[Task]: Please quote the records word for word, from the line containing "- All timestamps are in ISO 8601 format" through the end of the records, including both ends.
::::::::::
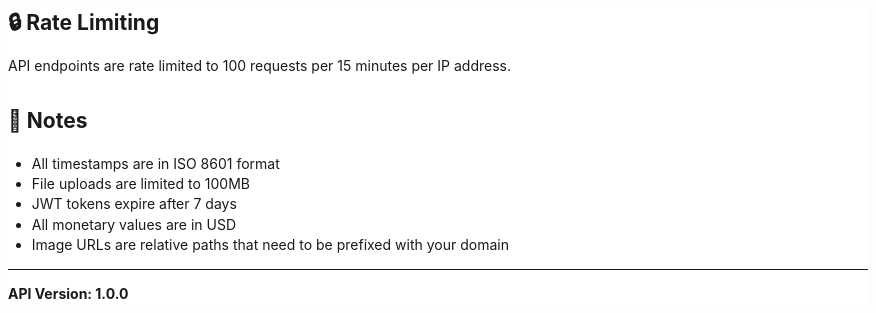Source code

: ## 🔒 Rate Limiting

API endpoints are rate limited to 100 requests per 15 minutes per IP address.

## 📝 Notes

- All timestamps are in ISO 8601 format
- File uploads are limited to 100MB
- JWT tokens expire after 7 days
- All monetary values are in USD
- Image URLs are relative paths that need to be prefixed with your domain

---

**API Version: 1.0.0**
::::::::::
[Answer to this problem]:
- All timestamps are in ISO 8601 format
- File uploads are limited to 100MB
- JWT tokens expire after 7 days
- All monetary values are in USD
- Image URLs are relative paths that need to be prefixed with your domain

---

**API Version: 1.0.0**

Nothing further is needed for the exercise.